Please update the data from its first line through the line containing "No Vendor Lock-In", both ends included, so that every "Rovers" becomes "Reds". Leave everything else unchanged.

(Beginning of DATA FOR THIS EXERCISE)

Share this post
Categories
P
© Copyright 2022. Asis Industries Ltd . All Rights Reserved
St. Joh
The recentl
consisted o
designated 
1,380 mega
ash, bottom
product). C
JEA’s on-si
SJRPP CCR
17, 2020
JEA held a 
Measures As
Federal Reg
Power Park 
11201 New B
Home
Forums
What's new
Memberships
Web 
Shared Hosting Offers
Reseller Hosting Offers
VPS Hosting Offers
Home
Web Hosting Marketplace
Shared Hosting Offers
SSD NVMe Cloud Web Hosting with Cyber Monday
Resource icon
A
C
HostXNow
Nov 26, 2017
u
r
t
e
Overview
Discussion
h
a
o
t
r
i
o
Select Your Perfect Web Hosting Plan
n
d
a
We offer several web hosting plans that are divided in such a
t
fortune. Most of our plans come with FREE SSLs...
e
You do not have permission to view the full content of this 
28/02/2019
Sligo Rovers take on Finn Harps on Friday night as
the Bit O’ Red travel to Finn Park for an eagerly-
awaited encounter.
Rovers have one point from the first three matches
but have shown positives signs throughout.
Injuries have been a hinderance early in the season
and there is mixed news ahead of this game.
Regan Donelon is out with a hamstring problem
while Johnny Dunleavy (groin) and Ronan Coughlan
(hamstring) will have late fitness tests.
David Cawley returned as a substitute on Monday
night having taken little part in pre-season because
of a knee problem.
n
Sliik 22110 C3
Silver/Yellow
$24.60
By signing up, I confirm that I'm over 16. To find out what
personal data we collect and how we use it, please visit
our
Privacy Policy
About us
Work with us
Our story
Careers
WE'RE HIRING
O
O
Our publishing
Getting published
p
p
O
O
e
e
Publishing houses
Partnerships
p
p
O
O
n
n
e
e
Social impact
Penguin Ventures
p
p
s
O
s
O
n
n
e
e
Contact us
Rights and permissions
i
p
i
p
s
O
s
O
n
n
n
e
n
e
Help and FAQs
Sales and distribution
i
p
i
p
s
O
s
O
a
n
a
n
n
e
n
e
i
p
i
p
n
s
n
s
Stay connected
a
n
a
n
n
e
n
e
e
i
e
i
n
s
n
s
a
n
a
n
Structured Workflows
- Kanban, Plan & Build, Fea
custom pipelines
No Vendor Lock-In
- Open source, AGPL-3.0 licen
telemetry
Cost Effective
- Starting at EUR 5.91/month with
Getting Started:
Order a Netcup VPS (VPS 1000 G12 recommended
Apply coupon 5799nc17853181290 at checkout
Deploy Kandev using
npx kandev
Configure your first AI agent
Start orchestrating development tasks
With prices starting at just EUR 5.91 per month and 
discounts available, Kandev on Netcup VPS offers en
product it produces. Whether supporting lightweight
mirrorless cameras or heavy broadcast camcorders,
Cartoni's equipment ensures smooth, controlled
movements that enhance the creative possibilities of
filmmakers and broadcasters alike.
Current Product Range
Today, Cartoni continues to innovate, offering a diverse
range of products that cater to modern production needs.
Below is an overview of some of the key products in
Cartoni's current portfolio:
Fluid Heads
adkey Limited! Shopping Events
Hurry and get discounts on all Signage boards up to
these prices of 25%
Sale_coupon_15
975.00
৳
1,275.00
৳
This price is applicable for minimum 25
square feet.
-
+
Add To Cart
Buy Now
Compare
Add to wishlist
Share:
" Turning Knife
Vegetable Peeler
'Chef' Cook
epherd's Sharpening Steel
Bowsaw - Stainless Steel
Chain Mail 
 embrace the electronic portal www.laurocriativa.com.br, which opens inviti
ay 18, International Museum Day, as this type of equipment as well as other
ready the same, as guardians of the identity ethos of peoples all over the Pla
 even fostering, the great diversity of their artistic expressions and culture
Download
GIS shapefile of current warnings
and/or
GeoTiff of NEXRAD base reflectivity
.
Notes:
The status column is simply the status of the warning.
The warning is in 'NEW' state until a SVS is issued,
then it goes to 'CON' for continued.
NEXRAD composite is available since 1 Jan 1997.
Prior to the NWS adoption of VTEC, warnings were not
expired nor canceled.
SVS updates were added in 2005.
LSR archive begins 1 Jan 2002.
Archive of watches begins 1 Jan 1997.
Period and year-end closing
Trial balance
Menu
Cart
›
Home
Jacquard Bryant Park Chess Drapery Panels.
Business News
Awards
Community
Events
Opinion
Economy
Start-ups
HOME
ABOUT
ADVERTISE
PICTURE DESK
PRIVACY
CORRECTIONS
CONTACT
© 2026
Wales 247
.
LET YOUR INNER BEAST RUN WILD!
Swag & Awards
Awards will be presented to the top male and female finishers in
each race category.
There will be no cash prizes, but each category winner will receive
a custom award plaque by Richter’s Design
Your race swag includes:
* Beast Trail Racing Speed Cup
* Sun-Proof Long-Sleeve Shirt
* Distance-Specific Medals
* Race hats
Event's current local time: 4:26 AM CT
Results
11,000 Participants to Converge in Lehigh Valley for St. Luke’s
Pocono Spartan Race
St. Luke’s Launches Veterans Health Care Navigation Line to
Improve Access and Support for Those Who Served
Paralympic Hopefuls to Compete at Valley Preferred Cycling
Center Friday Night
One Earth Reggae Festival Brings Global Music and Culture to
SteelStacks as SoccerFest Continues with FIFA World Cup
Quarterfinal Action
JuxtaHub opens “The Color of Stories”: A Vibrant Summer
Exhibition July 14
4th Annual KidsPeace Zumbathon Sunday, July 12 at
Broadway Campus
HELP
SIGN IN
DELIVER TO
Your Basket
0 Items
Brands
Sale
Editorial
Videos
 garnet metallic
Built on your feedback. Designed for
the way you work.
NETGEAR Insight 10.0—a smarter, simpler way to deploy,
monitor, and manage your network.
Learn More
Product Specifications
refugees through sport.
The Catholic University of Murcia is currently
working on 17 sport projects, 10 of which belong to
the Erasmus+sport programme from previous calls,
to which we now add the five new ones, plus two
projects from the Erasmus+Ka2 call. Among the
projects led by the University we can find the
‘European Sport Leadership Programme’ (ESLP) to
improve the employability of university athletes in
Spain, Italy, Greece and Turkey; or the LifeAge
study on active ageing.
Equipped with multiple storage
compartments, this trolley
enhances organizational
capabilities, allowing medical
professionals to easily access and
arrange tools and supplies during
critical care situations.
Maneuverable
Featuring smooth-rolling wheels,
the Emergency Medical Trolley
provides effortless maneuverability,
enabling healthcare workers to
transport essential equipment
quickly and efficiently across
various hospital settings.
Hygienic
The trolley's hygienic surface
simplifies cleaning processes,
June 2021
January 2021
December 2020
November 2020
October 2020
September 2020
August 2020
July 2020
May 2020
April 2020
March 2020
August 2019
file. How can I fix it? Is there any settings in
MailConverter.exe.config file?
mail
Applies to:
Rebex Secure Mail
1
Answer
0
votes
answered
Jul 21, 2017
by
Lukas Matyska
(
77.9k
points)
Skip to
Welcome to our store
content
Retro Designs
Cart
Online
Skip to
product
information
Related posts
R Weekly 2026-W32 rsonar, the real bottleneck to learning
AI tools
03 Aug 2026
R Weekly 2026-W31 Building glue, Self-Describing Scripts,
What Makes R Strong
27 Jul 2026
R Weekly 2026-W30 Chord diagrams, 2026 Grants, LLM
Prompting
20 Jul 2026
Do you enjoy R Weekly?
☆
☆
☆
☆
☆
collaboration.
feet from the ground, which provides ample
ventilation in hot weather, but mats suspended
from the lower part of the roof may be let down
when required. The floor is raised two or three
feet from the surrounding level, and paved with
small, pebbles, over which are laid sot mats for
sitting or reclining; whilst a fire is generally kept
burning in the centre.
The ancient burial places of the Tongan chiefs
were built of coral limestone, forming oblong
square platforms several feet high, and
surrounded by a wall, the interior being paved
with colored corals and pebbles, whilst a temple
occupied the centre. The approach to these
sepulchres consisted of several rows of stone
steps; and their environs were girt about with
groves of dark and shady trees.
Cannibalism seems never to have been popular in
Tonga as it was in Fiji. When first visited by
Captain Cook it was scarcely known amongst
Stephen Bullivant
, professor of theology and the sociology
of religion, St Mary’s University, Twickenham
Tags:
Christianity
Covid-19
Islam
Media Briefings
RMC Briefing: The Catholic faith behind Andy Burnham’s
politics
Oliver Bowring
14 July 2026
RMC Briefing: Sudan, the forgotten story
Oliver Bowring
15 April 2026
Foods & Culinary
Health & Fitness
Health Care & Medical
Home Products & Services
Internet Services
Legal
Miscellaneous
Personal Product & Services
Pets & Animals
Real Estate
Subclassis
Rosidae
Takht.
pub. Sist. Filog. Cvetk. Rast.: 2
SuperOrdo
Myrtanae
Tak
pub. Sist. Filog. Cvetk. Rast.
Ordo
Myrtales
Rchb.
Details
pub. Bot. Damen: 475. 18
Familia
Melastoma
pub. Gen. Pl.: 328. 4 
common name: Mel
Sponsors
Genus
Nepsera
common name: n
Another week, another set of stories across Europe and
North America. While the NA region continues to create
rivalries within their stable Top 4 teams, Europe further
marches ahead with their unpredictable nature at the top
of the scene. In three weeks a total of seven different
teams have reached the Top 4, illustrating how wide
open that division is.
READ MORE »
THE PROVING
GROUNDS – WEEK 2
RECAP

(End of DATA FOR THIS EXERCISE)

RESULT OF THIS EXERCISE:
Share this post
Categories
P
© Copyright 2022. Asis Industries Ltd . All Rights Reserved
St. Joh
The recentl
consisted o
designated 
1,380 mega
ash, bottom
product). C
JEA’s on-si
SJRPP CCR
17, 2020
JEA held a 
Measures As
Federal Reg
Power Park 
11201 New B
Home
Forums
What's new
Memberships
Web 
Shared Hosting Offers
Reseller Hosting Offers
VPS Hosting Offers
Home
Web Hosting Marketplace
Shared Hosting Offers
SSD NVMe Cloud Web Hosting with Cyber Monday
Resource icon
A
C
HostXNow
Nov 26, 2017
u
r
t
e
Overview
Discussion
h
a
o
t
r
i
o
Select Your Perfect Web Hosting Plan
n
d
a
We offer several web hosting plans that are divided in such a
t
fortune. Most of our plans come with FREE SSLs...
e
You do not have permission to view the full content of this 
28/02/2019
Sligo Reds take on Finn Harps on Friday night as
the Bit O’ Red travel to Finn Park for an eagerly-
awaited encounter.
Reds have one point from the first three matches
but have shown positives signs throughout.
Injuries have been a hinderance early in the season
and there is mixed news ahead of this game.
Regan Donelon is out with a hamstring problem
while Johnny Dunleavy (groin) and Ronan Coughlan
(hamstring) will have late fitness tests.
David Cawley returned as a substitute on Monday
night having taken little part in pre-season because
of a knee problem.
n
Sliik 22110 C3
Silver/Yellow
$24.60
By signing up, I confirm that I'm over 16. To find out what
personal data we collect and how we use it, please visit
our
Privacy Policy
About us
Work with us
Our story
Careers
WE'RE HIRING
O
O
Our publishing
Getting published
p
p
O
O
e
e
Publishing houses
Partnerships
p
p
O
O
n
n
e
e
Social impact
Penguin Ventures
p
p
s
O
s
O
n
n
e
e
Contact us
Rights and permissions
i
p
i
p
s
O
s
O
n
n
n
e
n
e
Help and FAQs
Sales and distribution
i
p
i
p
s
O
s
O
a
n
a
n
n
e
n
e
i
p
i
p
n
s
n
s
Stay connected
a
n
a
n
n
e
n
e
e
i
e
i
n
s
n
s
a
n
a
n
Structured Workflows
- Kanban, Plan & Build, Fea
custom pipelines
No Vendor Lock-In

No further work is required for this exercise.